Extrait –
ENTREPRENDRE c'est se confronter à l'incertain, c'est-à-dire remettre en question les certitudes et les cadres de l'organisation sociale. Hélène Vérin raconte l'histoire de ce qui nous paraît le donné immédiat de l'économie et qui est en réalité le fruit de la longue émergence de cette catégorie mentale. L'entreprise est à la fois l'agent et l'enjeu de cette formidable remise en perspective de la réalité féodale fondée sur la confiance et la fidélité.

D'abord le mot et ce qu'il mobilise comme représentations et comportements. Faire l'histoire de l'entreprise et de l'entrepreneur c'est, pour. H. Vérin, considérer ces mots comme des rapports, des signes au sens linguistique et découvrir les relations qui se mettent en place entre les signifiants et les signifiés. Ce jeu de va-et-vient entre le mot et la chose installe à la fois l'espace d'une nouvelle activité, la représentation que l'on s'en fait et en conséquence la conception de l'ordre social qui se trouve subvertie par cette nouvelle constellation de pratiques et de sens.

La matrice des différents niveaux de signification est l'idée de stratégie. Entreprendre c'est prendre-entre, ce qui implique l'idée de ruse, de stratagème. Ce sens militaire se retrouve dans l'acception juridique : on parle du « délit d'entreprise » qui est la remise en question de la hiérarchie des droits et des devoirs. Enfin le sens économique émerge : réaliser une production ou une affaire sur la base d'un contrat préalable entre l'entrepreneur et le client, ce qui casse précisément la hiérarchie des métiers et qui fait de l'entrepreneur l'agent de la destruction de l'ordre ancien. Qui aurait dit que l'entreprise est en son fondement la subversion de l'ordre établi ? Nos entrepreneurs capitalistes se souviennent-ils de leur origine révolutionnaire ?

Extraits de données –
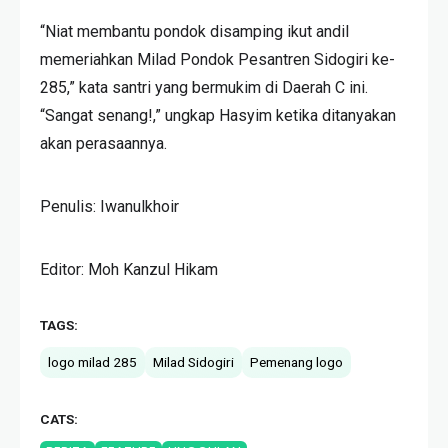
“Niat membantu pondok disamping ikut andil
memeriahkan Milad Pondok Pesantren Sidogiri ke-
285,” kata santri yang bermukim di Daerah C ini.
“Sangat senang!,” ungkap Hasyim ketika ditanyakan
akan perasaannya.
Penulis: Iwanulkhoir
Editor: Moh Kanzul Hikam
TAGS:
logo milad 285
Milad Sidogiri
Pemenang logo
CATS:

Consigne – Poursuivez le texte sur l'émergence de la notion d'entreprise, en enchaînant directement après sa dernière phrase.

Votre réponse –
Dans tous les cas, l'entreprise est l'apparition d'une conduite non plus inscrite dans le toujours-déjà-là d'un monde immuable, parce que gorgé de finalité, mais ouverte aux aventures d'un projet individuel inventant son sens au cœur même de son accomplissement. En ce sens, l'entreprise est par définition machiavélique, c'est-à-dire agencement de moyens au service d'une fin.

Il n'est pas étonnant que les anciens ordres, en particulier l'Église, combattent avec la dernière énergie ce qui nie aussi radicalement la transcendance. Avant même que le mode de production capitaliste ne découvre le caractère thaumaturgique du capital — pour reprendre la fameuse expression de Marx —, les prédicateurs se déchaînent contre l'équivalent général, l’argent, qui fait et refait ce que Dieu a fait.

L'émergence de l'économie au sens moderne du terme suppose et à la fois déploie une nouvelle subjectivité qui s'éprouve elle-même comme calcul, capacité d'agir en rationalisant ses buts et les risques encourus pour y parvenir. C'est le sujet du cogito qui prend le monde comme champ de sa maîtrise et de sa propre réalisation.

Bien entendu, cette longue montée vers l'apparition d'un nouvel ordre social n'est pas linéaire car elle met en rivalité les acteurs concrets d'une formation sociale, les luttes qu'ils mènent pour conserver le pouvoir ou s'en emparer, les représentations qu'ils se font d'eux-mêmes et de leurs protagonistes. Au bout du compte, l'entreprise c'est la constitution en objet de connaissance rationnelle de l'espace, du temps, des choses, des hommes, en vue d'un profit. C'est la production, c'est-à-dire, au sens fort du mot, la mise au jour de quelque chose là où il n’y avait rien. De cette autoactivité  du sujet qui s'y fait cause de lui-même, nous sommes tous comptables aujourd'hui.

Le grand mérite du livre d'Hélène Vérin c'est de montrer que le « naturel » de l'économie est en fait la conséquence de la problématisation de l'existence humaine, et par conséquent de l'invention de l’action. S'interroger sur l'entreprise, c'est aussi s'interroger sur l'entreprise de la pensée, c'est-à-dire sur ce qui rend l'occasion de sa survenue incertaine et constitue sa consistance comme invention, continuée. Puissent les économistes, les entrepreneurs, les hommes politiques toujours s'en souvenir ! 

Note de lecture de l’ouvrage rédigée par le philosophe Jean Paul Dollé  ( 2011) et publiée dans Le Monde (20 avril 1982, p 31 rubrique ‘ESSAIS).